Without putting too fine a point on it, I know how she feels. Add this desire to the side-effects of the drugs (which can, in rare cases, include compulsive sexual behaviour) and well…

This disease destroys your sense of self, and your sense of self-worth. And nothing provides self-validation and insulation like a few hours of frenetic sexual activity. Sex makes me feel that I can, while taking me away from me. Being inside another body makes me forget my own, and its insufficiencies, inabilities, inadequacies. At some point, Parkinson’s will probably render me impotent. Cheers.

Yes, the love story clunks. Yes, the sub-plot is crap. Yes, the film drips sanctimony. But get this: at points, I cried. Truly. Not for the fucking characters, but for me.

Like Hathaway's character, I have done everything I can to avoid getting attached: refused to call anyone my girlfriend, shrugged off the boyfriend tag, and sure as hell haven't told anyone I love them (at least, not when it could have led to anything). Why would anyone want me, when in ten years I may well be a gurning, incontinent idiot? Children? Fuck off.

Yes, I'm ranting. I'm furious that while some of these points were dealt with quite beautifully, they were wrapped in a teen movie wrapped in a romcom.
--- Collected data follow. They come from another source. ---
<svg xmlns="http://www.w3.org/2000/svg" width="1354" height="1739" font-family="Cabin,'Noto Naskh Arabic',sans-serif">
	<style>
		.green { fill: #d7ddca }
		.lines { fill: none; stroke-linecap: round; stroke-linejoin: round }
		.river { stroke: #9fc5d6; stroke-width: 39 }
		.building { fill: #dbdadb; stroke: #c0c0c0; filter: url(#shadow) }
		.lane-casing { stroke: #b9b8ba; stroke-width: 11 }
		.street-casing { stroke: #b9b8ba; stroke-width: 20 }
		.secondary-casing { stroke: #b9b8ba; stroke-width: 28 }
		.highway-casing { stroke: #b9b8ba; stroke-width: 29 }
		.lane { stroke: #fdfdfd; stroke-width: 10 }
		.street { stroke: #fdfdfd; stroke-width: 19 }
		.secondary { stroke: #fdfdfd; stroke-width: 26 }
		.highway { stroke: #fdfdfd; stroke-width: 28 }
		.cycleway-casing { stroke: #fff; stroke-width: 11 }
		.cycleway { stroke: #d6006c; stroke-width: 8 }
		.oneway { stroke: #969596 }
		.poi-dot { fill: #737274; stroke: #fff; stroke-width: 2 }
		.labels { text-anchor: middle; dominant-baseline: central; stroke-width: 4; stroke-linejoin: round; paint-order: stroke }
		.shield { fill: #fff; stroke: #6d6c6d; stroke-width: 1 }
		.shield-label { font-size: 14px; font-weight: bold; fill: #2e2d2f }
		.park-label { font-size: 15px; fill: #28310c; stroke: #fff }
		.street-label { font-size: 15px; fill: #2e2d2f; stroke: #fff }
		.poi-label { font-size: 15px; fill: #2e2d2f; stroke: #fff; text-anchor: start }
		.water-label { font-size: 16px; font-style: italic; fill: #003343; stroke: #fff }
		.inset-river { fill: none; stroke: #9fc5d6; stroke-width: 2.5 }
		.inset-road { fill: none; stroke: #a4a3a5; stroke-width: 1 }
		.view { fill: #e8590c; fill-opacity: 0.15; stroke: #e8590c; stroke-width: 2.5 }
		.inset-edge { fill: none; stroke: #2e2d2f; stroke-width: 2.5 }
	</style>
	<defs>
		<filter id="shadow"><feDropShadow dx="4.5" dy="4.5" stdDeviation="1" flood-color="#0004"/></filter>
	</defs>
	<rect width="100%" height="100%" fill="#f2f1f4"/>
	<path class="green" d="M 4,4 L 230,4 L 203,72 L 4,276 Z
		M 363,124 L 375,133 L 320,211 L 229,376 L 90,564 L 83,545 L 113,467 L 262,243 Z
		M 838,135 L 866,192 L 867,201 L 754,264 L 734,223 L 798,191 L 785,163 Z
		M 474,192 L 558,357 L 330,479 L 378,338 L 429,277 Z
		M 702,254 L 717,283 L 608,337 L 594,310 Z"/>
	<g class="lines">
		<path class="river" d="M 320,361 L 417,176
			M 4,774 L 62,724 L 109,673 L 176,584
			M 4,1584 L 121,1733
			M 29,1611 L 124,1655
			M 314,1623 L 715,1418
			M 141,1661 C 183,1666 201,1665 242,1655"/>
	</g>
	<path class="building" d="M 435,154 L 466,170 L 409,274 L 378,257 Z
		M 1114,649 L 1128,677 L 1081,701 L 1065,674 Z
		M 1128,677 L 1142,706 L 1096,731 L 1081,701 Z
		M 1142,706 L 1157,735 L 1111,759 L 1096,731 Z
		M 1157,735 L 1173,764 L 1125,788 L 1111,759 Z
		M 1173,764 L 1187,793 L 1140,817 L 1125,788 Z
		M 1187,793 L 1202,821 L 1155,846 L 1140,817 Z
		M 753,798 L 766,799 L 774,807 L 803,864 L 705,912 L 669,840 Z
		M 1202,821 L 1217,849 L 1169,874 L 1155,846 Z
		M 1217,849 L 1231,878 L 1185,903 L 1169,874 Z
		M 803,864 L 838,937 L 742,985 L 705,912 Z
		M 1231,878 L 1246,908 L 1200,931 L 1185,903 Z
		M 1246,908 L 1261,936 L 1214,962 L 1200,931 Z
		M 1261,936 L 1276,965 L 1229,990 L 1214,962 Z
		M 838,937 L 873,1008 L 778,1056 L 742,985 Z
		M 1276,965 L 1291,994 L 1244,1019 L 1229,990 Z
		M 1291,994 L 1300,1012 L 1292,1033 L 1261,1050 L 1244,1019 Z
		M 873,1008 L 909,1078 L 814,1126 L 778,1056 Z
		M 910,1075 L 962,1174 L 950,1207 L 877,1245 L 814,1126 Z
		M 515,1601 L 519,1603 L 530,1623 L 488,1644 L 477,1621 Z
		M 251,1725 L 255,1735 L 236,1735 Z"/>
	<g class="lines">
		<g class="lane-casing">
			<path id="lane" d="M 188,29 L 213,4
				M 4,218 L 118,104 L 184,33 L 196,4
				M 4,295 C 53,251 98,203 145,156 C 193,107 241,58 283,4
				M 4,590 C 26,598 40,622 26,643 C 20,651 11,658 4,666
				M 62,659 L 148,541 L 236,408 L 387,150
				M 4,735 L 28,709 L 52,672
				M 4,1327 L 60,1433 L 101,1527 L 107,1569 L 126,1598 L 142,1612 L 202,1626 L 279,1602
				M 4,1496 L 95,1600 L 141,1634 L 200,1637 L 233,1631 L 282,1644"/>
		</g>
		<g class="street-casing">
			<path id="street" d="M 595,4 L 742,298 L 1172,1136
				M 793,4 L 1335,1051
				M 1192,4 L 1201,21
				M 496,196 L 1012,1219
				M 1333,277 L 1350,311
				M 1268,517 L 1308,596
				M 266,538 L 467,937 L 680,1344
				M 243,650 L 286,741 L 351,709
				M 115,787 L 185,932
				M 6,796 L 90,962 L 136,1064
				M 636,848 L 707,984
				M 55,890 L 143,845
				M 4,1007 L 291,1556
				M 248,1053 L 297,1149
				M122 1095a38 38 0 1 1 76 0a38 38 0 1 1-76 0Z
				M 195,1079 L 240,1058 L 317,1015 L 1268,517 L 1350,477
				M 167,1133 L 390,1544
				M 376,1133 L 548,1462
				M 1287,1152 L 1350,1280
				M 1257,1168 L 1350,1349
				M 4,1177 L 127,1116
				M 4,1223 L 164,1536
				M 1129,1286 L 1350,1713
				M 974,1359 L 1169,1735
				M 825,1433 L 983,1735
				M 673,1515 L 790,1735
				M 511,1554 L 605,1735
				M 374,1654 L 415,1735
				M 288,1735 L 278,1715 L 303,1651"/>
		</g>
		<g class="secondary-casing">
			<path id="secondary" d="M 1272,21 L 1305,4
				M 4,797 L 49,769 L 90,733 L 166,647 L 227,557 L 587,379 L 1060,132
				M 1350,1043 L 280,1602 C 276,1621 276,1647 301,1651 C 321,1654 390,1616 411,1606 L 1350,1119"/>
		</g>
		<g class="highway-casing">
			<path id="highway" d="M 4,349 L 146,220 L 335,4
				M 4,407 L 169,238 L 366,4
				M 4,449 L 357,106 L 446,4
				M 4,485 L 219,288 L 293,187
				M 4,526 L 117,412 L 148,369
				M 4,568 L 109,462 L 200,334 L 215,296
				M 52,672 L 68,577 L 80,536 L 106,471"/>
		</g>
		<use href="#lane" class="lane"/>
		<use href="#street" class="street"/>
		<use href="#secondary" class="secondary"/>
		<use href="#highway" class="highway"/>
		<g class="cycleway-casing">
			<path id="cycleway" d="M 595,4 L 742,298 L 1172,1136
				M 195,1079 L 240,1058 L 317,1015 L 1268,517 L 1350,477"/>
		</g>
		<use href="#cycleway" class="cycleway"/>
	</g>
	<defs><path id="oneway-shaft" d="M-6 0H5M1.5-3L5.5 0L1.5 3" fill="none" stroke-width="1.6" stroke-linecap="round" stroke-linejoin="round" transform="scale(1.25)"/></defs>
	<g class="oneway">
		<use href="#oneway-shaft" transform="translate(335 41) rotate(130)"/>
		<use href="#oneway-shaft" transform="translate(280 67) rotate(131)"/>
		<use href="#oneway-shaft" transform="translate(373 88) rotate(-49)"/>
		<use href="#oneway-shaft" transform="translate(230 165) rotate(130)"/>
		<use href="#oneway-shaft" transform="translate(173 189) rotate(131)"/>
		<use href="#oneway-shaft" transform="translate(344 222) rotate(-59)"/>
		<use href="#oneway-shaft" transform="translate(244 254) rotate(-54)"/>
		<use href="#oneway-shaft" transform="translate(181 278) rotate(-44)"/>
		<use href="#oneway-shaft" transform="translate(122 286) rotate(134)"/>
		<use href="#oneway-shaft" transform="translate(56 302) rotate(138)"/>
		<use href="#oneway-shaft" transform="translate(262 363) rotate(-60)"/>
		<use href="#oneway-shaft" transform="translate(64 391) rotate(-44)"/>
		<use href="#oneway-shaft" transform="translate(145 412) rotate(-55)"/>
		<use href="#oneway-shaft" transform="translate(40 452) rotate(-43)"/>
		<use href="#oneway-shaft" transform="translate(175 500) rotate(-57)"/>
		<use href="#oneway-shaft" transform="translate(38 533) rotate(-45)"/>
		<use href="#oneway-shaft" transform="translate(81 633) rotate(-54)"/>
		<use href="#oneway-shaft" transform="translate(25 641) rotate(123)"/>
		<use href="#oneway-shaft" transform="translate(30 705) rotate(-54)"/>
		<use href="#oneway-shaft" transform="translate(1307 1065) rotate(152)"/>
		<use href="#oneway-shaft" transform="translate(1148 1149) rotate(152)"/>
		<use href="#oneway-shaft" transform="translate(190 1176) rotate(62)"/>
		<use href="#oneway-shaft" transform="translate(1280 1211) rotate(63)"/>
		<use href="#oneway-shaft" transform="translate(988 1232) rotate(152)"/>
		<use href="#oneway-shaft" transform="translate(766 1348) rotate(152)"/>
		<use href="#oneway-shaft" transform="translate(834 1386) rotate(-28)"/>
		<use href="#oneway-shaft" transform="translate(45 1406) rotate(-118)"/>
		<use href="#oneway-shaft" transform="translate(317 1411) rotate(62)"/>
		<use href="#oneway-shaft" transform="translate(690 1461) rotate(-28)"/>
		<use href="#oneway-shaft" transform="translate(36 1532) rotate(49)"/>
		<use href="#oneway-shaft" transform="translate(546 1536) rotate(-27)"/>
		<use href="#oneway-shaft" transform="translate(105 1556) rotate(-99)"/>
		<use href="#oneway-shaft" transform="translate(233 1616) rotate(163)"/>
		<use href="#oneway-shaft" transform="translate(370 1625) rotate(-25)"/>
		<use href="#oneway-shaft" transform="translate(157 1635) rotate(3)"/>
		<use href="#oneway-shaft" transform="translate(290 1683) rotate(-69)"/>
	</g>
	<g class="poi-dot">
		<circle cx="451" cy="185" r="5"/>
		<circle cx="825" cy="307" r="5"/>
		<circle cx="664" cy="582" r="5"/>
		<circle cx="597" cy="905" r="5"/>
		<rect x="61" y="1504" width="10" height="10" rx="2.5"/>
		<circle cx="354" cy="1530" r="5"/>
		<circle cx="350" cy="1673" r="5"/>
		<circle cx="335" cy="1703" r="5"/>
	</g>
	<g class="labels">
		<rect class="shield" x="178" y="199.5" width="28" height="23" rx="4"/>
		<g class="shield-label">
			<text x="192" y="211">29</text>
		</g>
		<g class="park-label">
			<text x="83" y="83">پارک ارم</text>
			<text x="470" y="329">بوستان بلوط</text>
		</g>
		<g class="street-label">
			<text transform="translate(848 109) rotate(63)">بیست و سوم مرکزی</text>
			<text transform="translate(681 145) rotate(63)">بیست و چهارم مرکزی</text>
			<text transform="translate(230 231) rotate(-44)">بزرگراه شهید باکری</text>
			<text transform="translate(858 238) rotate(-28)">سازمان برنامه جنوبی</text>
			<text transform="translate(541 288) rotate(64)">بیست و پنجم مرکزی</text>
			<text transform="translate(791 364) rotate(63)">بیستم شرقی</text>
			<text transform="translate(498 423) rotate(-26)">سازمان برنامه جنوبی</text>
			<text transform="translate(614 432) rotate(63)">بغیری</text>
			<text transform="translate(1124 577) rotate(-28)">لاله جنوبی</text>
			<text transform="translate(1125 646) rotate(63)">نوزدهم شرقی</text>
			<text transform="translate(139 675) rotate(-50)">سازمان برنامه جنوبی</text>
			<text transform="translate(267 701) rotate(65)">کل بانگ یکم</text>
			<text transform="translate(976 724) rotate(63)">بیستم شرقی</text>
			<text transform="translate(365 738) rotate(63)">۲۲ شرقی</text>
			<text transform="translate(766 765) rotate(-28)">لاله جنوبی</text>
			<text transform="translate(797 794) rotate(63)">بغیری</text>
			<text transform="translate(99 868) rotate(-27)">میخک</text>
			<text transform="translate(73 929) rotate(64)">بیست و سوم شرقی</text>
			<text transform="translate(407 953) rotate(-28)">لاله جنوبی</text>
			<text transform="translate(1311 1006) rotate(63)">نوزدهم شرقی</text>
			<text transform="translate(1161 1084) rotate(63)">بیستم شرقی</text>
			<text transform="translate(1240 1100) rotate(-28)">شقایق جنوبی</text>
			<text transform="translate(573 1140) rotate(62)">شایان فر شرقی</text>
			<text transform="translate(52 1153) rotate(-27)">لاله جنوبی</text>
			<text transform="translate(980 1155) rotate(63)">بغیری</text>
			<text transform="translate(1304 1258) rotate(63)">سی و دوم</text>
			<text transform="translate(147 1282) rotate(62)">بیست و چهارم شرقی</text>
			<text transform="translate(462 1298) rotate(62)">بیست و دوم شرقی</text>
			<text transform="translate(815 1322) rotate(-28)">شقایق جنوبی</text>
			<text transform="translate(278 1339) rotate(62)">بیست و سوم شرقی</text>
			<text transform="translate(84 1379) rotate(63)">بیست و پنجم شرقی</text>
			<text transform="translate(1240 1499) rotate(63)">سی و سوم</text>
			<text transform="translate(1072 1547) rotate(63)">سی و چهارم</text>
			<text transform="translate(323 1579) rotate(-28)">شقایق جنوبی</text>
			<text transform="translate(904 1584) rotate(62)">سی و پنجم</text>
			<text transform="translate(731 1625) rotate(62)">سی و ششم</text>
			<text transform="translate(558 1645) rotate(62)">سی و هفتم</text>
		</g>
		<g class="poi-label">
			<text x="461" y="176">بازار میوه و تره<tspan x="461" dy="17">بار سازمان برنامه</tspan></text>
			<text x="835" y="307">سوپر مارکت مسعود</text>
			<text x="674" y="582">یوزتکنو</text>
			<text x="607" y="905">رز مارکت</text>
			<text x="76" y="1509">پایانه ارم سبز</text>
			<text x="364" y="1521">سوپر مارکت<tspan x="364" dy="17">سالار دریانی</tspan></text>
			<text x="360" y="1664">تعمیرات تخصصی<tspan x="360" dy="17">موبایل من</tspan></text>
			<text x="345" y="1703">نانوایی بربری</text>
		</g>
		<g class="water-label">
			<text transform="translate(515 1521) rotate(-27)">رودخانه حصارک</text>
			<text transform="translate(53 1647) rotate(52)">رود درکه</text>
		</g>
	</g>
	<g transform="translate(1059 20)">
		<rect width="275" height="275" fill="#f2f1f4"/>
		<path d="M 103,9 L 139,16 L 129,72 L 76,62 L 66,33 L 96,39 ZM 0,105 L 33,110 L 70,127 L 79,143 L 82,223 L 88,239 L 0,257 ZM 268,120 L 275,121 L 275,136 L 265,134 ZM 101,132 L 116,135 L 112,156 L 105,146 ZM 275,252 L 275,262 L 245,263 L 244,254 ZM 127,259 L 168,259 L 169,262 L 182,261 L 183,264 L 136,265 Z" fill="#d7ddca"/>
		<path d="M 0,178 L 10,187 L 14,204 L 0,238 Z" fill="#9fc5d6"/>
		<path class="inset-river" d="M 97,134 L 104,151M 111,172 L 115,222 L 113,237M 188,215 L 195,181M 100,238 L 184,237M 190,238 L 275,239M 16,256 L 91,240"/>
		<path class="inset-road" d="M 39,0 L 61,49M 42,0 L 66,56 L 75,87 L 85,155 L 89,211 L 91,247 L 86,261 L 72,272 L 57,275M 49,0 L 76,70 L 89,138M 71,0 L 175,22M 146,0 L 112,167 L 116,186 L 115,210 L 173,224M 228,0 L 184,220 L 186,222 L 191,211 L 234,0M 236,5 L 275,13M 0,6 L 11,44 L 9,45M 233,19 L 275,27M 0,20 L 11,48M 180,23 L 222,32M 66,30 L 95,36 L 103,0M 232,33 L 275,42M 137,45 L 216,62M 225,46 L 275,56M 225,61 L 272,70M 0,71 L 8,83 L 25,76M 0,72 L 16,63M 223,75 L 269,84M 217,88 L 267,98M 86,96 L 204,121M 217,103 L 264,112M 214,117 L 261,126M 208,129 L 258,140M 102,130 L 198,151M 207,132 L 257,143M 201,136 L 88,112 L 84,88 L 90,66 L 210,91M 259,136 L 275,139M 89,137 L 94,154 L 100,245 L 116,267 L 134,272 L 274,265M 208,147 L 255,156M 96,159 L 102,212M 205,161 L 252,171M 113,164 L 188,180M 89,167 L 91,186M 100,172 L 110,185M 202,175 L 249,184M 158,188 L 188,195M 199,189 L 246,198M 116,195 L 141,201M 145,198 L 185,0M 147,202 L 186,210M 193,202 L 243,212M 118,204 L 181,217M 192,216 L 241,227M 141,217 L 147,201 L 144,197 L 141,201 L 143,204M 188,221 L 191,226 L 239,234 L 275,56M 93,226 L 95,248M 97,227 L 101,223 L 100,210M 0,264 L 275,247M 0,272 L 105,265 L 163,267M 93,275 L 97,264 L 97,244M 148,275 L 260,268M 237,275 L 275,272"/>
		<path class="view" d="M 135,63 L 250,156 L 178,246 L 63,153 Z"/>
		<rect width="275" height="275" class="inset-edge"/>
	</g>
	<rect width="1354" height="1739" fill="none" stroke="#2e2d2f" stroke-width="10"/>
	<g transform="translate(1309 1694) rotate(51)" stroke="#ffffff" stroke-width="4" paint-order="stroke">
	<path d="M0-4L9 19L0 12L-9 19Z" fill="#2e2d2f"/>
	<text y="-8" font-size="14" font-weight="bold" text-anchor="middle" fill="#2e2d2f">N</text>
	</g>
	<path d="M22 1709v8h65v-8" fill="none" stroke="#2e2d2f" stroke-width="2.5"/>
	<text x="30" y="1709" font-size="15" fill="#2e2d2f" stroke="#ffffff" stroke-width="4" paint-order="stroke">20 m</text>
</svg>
The rake (me) falls in love with a fragile, broken woman (er, also me) and heals her soul. Why so furious? Well, it's ridiculous that they could sum up my life so well. Parkinson’s has led me to live in a way that's part farce, part black comedy, and (as one character in the film observes) part Russian novel.

But there will be no happy ending. I am not getting better. I am getting worse, and will continue to do so.

Fuck, fuck, fuck.

That seems to be the most effective short-term therapy.